Siamo ormai arrivati a ridosso delle celebrazioni ufficiali per i 150 anni della Repubblica Italiana. Nonostante l’età avanzata questo nostro Paese dovrebbe imparare a crescere. Ma non si tratta solo di crescita economica o produttiva, si parla di trovare la strada per un cambiamento di radici culturali.

Proviamo a sintetizzare due accadimenti delle scorse settimane. 

E’ di qualche giorno fa la notizia del ministro della Difesa tedesco, Karl-Theodor zu Guttenberg, che “dimentica” di citare la bibliografia nella propria tesi di laurea. Giù polemiche e reazioni di popolo che portano alle inevitabili dimissioni di uno delle promesse della politica internazionale.

Se avessimo dovuto applicare lo stesso metro di valutazione, nel nostro Paese si registrerebbero dei piccoli problemi. Infatti, togliendo il titolo di laureato a coloro che hanno “dimenticato” di citare le proprie fonti nella tesi di laurea, ad oggi, saremmo tutti un popolo di diplomati, o quasi.

Tra le notizie più recenti, salta agli occhi quella del ministro degli Esteri giapponese, Seiji Maehara,48 anni, che ha deciso di dimettersi a seguito delle polemiche nate dalla donazione di circa 2.180 euro (no dico, duemilacentoottanta euro), che lui stesso ha ricevuto da una settantaduenne ristoratrice, cittadina sudcoreana, ma residente da sempre a Kyoto (Giappone).

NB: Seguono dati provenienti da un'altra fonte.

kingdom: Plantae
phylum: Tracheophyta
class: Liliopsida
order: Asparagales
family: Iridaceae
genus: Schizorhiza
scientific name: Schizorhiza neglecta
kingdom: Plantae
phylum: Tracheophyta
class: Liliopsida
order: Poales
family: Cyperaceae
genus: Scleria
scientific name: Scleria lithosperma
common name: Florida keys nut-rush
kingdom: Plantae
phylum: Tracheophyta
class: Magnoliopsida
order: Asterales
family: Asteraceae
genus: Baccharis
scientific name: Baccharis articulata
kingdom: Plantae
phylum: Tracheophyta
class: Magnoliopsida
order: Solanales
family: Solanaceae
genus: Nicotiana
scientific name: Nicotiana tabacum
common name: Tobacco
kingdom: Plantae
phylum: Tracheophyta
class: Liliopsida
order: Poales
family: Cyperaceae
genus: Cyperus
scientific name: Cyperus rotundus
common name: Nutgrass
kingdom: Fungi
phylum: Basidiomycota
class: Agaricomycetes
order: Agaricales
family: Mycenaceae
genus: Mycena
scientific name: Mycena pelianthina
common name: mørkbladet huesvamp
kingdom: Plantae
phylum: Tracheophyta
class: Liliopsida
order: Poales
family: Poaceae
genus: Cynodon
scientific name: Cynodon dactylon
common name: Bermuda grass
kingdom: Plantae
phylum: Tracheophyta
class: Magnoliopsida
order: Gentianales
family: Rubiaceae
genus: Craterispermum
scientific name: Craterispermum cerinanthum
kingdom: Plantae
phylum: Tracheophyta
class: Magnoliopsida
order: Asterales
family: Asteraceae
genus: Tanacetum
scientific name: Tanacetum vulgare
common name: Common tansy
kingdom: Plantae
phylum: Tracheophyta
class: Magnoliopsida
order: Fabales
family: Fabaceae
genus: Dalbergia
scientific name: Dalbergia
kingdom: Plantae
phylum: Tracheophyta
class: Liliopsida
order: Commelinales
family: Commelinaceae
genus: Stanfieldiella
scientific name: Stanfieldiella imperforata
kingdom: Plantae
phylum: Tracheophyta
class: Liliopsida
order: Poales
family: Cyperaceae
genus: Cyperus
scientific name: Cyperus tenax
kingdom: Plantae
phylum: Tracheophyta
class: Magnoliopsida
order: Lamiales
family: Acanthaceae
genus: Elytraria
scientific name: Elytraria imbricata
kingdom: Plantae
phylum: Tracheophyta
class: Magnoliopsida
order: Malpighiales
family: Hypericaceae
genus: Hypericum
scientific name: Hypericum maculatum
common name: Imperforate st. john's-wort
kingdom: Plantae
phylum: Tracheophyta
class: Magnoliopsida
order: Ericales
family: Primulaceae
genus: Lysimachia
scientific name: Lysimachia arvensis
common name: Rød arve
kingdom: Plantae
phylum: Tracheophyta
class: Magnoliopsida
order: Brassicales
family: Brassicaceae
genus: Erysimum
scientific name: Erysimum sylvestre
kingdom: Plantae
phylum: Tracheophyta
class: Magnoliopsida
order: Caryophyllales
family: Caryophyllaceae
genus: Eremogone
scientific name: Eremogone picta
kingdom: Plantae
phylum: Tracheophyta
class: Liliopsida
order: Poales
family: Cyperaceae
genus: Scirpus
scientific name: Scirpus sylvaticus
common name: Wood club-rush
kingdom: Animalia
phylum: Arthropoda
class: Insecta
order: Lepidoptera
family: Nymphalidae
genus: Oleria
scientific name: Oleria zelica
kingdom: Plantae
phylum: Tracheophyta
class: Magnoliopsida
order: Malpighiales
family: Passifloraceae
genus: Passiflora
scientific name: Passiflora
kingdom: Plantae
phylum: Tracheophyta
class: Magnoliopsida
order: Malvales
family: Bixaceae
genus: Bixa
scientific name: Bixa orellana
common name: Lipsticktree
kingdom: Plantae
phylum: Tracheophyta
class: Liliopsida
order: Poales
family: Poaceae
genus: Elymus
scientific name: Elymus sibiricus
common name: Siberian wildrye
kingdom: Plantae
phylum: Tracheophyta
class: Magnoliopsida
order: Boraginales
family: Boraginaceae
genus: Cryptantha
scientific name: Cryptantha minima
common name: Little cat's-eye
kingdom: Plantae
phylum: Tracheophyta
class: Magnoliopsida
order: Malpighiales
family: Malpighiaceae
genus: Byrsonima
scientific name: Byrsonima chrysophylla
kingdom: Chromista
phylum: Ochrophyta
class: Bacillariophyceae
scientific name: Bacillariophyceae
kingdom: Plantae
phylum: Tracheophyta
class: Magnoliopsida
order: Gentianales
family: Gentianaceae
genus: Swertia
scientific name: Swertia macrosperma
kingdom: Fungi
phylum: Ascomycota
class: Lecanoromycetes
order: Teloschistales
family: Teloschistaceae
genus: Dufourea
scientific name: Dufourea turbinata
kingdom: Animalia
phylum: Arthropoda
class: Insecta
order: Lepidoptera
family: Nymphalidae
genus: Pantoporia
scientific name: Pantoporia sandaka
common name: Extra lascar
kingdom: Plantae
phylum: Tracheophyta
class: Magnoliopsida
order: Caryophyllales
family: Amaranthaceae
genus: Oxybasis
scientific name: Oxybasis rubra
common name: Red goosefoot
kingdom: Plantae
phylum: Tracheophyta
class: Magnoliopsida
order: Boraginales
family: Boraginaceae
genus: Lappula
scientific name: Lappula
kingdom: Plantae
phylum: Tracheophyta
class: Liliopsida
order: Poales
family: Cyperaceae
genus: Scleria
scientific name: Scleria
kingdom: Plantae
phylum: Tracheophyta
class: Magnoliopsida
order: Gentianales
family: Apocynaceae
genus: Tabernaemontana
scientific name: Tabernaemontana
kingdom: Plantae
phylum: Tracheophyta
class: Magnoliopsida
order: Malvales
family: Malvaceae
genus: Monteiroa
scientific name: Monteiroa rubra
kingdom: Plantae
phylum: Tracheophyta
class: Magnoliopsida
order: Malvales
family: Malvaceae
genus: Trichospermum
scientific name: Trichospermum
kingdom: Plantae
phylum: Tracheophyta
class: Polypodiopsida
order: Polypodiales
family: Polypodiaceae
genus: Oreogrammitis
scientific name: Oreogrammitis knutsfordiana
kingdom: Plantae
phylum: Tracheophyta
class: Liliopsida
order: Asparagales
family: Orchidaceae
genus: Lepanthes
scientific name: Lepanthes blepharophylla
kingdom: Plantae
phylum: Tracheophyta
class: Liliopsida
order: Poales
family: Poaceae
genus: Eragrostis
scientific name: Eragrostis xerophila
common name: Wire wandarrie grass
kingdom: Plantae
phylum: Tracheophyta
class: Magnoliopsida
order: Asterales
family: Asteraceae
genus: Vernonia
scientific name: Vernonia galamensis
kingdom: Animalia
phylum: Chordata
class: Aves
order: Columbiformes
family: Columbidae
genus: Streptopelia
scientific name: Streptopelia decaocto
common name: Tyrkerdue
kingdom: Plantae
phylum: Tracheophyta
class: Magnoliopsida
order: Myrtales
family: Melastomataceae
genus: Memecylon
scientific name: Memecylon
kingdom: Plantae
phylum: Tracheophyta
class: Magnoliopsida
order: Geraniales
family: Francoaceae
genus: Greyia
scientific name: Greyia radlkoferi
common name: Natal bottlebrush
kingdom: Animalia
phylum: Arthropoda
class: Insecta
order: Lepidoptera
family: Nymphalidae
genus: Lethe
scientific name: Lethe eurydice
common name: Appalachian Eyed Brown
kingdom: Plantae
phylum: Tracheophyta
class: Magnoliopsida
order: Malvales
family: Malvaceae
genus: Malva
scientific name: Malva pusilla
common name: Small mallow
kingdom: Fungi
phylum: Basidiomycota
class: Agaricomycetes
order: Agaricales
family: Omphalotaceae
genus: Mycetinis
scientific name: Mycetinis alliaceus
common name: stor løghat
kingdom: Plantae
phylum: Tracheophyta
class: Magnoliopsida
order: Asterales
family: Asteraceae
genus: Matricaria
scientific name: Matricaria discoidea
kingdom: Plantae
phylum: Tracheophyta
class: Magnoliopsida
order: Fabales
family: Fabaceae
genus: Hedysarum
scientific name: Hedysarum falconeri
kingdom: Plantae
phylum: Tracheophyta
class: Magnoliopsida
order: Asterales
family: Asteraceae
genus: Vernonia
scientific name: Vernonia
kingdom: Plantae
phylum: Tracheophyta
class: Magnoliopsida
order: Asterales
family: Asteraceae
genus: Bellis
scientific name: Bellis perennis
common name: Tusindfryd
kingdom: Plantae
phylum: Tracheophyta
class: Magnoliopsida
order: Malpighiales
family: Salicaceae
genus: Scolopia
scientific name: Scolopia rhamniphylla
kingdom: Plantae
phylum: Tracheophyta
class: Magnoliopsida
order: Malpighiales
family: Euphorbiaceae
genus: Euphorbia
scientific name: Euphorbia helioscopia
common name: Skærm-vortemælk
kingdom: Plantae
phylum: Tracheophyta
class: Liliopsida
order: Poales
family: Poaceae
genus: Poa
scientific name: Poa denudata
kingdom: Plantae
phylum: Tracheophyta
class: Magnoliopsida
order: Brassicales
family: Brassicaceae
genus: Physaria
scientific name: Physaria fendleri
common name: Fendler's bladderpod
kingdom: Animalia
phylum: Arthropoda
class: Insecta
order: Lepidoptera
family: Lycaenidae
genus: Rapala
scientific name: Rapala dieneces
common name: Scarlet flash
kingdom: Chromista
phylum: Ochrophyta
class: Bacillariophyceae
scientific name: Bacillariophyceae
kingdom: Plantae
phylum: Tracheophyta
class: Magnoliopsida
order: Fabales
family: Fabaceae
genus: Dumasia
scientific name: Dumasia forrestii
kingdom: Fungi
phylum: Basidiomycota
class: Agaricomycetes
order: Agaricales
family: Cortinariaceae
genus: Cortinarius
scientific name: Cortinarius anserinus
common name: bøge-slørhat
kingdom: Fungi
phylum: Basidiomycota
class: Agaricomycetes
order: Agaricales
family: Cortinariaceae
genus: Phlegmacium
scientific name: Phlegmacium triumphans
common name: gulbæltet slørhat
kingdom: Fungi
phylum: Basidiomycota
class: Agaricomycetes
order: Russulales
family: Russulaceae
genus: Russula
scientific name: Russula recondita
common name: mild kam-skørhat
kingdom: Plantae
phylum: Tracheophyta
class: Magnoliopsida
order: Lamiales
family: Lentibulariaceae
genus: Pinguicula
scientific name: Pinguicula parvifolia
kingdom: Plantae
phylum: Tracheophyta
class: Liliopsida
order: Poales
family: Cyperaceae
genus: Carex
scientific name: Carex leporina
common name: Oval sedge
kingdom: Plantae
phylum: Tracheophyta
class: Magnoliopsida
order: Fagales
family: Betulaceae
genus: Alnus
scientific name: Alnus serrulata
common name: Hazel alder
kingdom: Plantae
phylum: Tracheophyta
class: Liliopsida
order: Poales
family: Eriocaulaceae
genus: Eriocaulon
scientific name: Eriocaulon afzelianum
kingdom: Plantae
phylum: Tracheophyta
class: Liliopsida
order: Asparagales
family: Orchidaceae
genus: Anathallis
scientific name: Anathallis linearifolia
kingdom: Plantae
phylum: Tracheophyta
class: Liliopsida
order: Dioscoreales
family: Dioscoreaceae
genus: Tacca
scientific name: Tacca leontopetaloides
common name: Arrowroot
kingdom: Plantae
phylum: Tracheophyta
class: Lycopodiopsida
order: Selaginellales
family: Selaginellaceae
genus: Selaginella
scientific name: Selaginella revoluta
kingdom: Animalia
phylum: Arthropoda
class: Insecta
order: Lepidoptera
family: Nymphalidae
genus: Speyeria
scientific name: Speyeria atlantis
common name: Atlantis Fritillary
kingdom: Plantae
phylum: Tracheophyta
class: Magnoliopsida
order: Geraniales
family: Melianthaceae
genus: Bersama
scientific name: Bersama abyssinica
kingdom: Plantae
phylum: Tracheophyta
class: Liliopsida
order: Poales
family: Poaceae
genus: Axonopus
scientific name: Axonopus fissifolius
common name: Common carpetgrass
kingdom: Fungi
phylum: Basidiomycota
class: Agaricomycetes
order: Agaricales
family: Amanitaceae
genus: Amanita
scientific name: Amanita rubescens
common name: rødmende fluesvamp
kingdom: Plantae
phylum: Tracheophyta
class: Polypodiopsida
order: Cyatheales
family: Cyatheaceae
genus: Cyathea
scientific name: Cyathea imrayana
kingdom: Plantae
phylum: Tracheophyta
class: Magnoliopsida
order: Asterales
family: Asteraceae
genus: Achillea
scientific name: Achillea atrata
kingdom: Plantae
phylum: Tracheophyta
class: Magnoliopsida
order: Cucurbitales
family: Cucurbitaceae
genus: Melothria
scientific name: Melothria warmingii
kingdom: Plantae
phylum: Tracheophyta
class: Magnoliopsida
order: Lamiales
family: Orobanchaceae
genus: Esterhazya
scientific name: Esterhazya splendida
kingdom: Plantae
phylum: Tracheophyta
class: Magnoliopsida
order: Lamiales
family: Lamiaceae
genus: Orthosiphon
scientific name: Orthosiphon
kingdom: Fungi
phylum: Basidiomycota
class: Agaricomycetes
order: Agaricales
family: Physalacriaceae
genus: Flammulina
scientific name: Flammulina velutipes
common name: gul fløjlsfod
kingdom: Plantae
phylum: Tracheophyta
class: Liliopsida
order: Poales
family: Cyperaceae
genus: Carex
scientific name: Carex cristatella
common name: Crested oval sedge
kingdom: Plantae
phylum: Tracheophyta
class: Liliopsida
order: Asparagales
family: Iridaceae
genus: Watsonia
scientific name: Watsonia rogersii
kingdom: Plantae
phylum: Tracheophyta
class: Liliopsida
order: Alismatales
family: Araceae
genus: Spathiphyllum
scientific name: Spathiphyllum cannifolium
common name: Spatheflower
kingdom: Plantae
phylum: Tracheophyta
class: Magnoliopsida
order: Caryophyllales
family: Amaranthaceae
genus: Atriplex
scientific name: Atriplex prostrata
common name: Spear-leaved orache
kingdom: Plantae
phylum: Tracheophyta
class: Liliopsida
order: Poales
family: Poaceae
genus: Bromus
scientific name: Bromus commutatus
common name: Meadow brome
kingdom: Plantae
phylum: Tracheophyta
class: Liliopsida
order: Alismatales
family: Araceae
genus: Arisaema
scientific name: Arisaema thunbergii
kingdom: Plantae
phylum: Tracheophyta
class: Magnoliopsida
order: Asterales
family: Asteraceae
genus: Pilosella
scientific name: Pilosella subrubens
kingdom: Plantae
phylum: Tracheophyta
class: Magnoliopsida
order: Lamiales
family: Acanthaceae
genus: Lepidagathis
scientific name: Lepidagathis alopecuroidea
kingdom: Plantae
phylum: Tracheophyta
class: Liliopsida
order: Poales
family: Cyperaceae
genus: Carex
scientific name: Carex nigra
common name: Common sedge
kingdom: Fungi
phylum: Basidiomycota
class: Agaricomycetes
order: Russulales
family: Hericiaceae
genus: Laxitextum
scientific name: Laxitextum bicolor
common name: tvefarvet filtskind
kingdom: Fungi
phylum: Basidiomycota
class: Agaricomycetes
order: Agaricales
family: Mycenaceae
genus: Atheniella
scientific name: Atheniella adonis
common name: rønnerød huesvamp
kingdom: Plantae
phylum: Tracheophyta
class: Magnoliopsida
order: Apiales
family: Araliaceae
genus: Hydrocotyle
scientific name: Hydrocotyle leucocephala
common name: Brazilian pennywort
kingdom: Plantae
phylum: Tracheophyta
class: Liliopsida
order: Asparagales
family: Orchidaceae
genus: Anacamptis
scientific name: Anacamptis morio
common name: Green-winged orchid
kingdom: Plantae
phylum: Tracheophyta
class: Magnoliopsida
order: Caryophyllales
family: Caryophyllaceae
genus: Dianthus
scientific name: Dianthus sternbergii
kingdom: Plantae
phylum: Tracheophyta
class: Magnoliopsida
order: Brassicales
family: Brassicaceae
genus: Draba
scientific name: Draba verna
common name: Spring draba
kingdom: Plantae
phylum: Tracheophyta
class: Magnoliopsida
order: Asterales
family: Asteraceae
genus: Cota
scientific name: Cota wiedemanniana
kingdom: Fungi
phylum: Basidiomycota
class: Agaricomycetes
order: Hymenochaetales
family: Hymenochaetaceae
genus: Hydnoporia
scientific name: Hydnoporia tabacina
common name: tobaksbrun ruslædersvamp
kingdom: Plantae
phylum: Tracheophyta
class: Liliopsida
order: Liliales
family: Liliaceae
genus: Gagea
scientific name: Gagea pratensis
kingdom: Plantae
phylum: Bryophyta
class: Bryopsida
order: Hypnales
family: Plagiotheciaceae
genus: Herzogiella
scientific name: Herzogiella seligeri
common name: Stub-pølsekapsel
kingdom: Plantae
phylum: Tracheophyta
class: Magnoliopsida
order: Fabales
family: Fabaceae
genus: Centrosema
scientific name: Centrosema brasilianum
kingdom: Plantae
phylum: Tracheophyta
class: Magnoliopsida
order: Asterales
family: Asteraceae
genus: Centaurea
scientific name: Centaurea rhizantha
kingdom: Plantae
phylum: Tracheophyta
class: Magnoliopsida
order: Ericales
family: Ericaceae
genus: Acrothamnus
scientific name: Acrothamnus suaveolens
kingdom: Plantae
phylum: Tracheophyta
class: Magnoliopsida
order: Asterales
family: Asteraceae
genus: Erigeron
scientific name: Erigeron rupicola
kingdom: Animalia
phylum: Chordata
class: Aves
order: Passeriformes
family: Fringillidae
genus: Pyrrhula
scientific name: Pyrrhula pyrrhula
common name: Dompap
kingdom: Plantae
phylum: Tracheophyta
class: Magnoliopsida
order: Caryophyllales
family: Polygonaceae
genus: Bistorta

Secondo la legge nipponica si tratta di contributi "illegali" perché provenienti da una cittadina straniera. Tuttavia, subito dopo aver rassegnato le dimissioni al premier Naoto Kan, Maehara ha escluso di esserne mai stato a conoscenza, precisando che era del tutto all'oscuro delle donazioni fatte da questa persona.

Ma tu pensa! Se ogni politico italiano facesse le stesse considerazioni di quello nipponico, rimarremmo con un parlamento, numericamente decimato.

 Anni fa ci pensò Di Pietro a fare una ricognizione di quante ristoratrici coreane avevamo in Italia e poi chiese le dimissioni della triade del C.A.F. (Craxi, Andreotti, Forlani).

Era la fine della prima Repubblica e ad oggi continuiamo ad interrogarci su quando inizierà la seconda.

Ci vorrà del tempo per ricostruire una generazione che abbia l’onesta culturale di raccogliersi intorno a se stessa, riuscendo a sostituire il reale impegno per la "Res Pubblica",all'interesse individuale .

Forse, solo in quel momento potremmo veramente definirci la Repubblica Italiana rinunciando agli egoismi personali che vanno avanti, per inerzia, trascinati dalla monotonia delle quotidiane abitudini.